И пусть тот , кто прочтет ,не поругается, писал князь Мономах, солгал, как пес, говорил друг мой Даниил , прозванный Заточник, я же не князь,и не Даниил . Я не мудр, но в ризы мудрых облачался, сапоги мудрых носил, не дано мне дара ,как у Гийома гостя, по прозванию Кийот и друга его Кретьена из города Труа, рассказать почему возникли те легенды, которые спасут мир.

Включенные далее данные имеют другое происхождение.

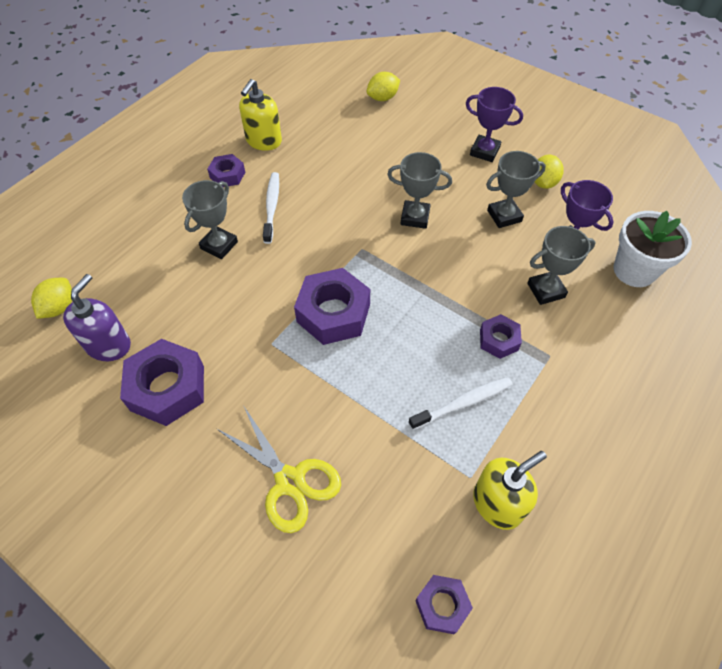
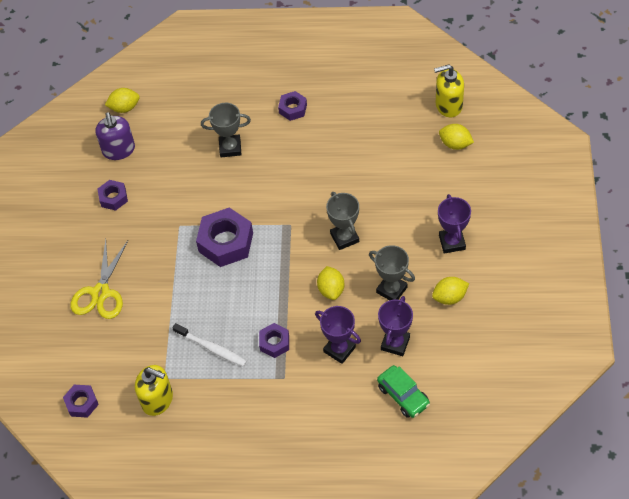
camera: 60 degrees right, 0 degrees up
(108, 345) = (119, 150): purple soap dispenser -> purple soap dispenser turned 90 degrees clockwise
(167, 388) = (113, 198): purple nut -> purple nut, size x0.55
(263, 141) = (342, 105): yellow soap dispenser -> yellow soap dispenser (448, 105)
(272, 206) = (285, 152): white toothbrush -> none
(468, 259) = (331, 289): none -> yellow lemon
(546, 290) = (339, 349): grey trophy -> purple trophy
(634, 270) = (403, 395): white flower pot -> green car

Но с тех пор, как стало мне от недугов людей веселить, плясать, скоморошествовать уж не так легко, осмелился я передать повесть Гийома о событиях ужасных и дивных .И я пишу нескладно и просто , чтобы дети мои и внуки . и иной кто прочтет помнили о тех людях, что искали , и как пчелы с разных цветов, собирали они мед , чтобы создать нечто совсем иное и невиданное, тот мед, которым напоит мир Кретьен из города Труа, когда придет время осуществиться пророчеству.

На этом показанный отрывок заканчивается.